**Passage to read**
__________________________________________________

Ok, so here are the relevant details for how I'm proxying to Apache through nginx.
I'm on ubuntu 9.04. Nginx isn't in the official repositories, but there is a recent version in Universe, so I edited /etc/apt/sources to enable those repositories. I'm running apache2 with mpm-prefork and their packaged php5 and apc modules. I'm sure you can get to the same starting point on other distributions with a little googling.
Starting from the default config, I disabled mod_deflate on Apache, since I want nginx to handle compression. I then enabled the rpaf module so that apache reads the headers nginx sets in order to find out the real client IP for logging, etc.
Next, I edited /etc/apache2/ports.conf to have Apache listen on port 8080, rather than port 80. I will probably go further and just have it listen on localhost.
Similarly, for each VirtualHost entry in /etc/apache2/sites-enabled/*, I set the listening port to 8080.
For nginx, starting with the provided config files:
/etc/nginx/nginx.conf
Code:
user www-data;
worker_processes 1;
error_log /var/log/nginx/error.log;
pid /var/run/nginx.pid;
events {
worker_connections 1024;
}
http {
include /etc/nginx/mime.types;
default_type application/octet-stream;
access_log /var/log/nginx/access.log;
sendfile on;
#tcp_nopush on;
#keepalive_timeout 0;
keepalive_timeout 65;
tcp_nodelay on;
gzip on;
server_names_hash_bucket_size 64; # added this because some of my domain names were too long.
include /etc/nginx/conf.d/*.conf;
include /etc/nginx/sites-enabled/*;
}
The nginx package for ubuntu follows the pattern used for apache (I think this approach comes from Debian) of breaking peices of config out into files and including whole directories, so I took advantage of this to break out my installation wide tweaks for compression and reverse proxying.
/etc/nginx/conf.d/gzip.conf
Code:
#by default, nginix only gzips text/html, and maybe text/plain
gzip_types text/html application/javascript application/x-javascript text/javascript text/css text/xml text/plain application/atom+xml;
gzip_min_length 512; #probably not that important, but it didn't seem worth even trying to gzip small responses.

__________________________________________________

**Data to examine**
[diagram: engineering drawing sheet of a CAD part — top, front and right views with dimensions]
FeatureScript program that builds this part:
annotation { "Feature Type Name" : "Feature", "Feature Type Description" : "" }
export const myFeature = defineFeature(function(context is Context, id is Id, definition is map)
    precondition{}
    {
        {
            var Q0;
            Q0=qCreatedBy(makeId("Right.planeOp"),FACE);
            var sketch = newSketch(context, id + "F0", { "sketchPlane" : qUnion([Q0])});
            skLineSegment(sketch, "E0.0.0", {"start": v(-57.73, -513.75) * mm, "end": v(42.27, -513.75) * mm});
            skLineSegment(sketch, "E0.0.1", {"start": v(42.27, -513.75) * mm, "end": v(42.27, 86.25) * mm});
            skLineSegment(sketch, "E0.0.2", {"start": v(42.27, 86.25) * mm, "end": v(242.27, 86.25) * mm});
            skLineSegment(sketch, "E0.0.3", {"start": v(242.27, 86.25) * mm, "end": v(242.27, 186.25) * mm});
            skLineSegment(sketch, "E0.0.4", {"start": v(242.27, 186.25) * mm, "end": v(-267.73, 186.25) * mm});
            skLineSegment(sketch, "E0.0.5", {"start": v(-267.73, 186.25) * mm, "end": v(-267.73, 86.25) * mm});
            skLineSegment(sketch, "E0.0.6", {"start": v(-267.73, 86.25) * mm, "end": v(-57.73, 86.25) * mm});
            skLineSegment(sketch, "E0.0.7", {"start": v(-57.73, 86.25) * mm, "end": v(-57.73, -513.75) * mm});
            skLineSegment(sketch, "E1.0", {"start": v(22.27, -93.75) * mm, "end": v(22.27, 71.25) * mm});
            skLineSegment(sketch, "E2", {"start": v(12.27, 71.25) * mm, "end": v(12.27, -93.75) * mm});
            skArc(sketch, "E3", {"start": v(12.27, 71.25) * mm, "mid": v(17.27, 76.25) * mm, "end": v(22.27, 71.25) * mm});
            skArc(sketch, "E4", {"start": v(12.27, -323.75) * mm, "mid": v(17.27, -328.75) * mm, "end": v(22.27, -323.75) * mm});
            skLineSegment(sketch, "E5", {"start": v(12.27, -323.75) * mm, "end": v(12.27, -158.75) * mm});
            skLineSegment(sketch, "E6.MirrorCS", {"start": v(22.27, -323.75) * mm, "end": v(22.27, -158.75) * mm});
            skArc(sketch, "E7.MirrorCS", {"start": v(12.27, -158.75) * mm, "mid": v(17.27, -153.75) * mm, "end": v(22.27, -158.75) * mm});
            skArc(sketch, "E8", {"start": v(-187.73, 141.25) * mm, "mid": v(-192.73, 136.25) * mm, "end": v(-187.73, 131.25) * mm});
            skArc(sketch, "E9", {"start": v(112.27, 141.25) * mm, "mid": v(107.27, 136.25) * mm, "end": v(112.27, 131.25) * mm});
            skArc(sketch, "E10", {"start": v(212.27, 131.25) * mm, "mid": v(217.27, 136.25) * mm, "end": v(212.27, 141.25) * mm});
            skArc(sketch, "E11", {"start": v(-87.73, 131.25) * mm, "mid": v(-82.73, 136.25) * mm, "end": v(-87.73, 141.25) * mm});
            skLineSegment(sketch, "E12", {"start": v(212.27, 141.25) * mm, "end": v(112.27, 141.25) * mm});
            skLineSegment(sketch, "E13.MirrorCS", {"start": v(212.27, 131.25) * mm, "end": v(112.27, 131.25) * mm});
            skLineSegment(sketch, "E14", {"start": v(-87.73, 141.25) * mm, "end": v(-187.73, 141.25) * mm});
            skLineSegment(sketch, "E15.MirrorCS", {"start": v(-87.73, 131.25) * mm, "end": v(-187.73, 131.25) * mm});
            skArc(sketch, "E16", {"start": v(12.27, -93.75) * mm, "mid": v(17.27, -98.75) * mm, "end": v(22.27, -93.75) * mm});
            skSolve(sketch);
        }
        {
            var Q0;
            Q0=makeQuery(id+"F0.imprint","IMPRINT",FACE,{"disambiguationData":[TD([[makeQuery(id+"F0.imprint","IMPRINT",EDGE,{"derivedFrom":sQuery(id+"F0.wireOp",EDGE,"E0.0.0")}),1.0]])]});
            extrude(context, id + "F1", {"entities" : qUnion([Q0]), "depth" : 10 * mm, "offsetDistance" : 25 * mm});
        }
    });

__________________________________________________

**Exercise requirements**
1. In the nginx proxy post, which port was Apache set to listen on instead of port 80?
2. Rewrite the paragraph of the nginx proxy post beginning "Starting from the default config" as a short list that keeps its main facts.
3. Pick up the nginx proxy post from where it stops.
None of the material is needed here.

**Answers given**
1. Port 8080.

2.
- Disabled mod_deflate on Apache so that nginx handles compression.
- Enabled the rpaf module so that Apache reads the headers nginx sets and finds the real client IP for logging.

3.
/etc/nginx/conf.d/
Code:
proxy_redirect off;
proxy_set_header Host $host;
proxy_set_header X-Real-IP $remote_addr;
proxy_set_header X-Forwarded-For $proxy_add_x_forwarded_for;
proxy_buffering on;
proxy_connect_timeout 90;
proxy_send_timeout 90;
proxy_read_timeout 90;
/etc/nginx/sites-enabled/mysite:
Code:
server {
listen 72.14.177.137:80; # your server's public IP address
server_name mysite.com www.mysite.com; # your domain name
access_log /var/log/nginx/mysite.access.log;
location / {
root /var/www/mysite; # absolute path to your WordPress installation
index index.php index.html index.htm;
# makes sure that all .php files are served by apache
if ($request_filename ~* "\.php$") {
break;
}
# this serves static files that exist without running other rewrite tests
if (-f $request_filename) {
#expires 30d;
break;
}
# this sends all non-existing file or directory requests to apache
if (!-e $request_filename) {
proxy_pass http://localhost:8080;
}
}
location ~ \.php$ {
proxy_pass http://local host:8080;
}
}
I derived this from someone elses config for fcgi that I found on line. I think it could probably be a little cleaner, but I was deliberately a little cautious.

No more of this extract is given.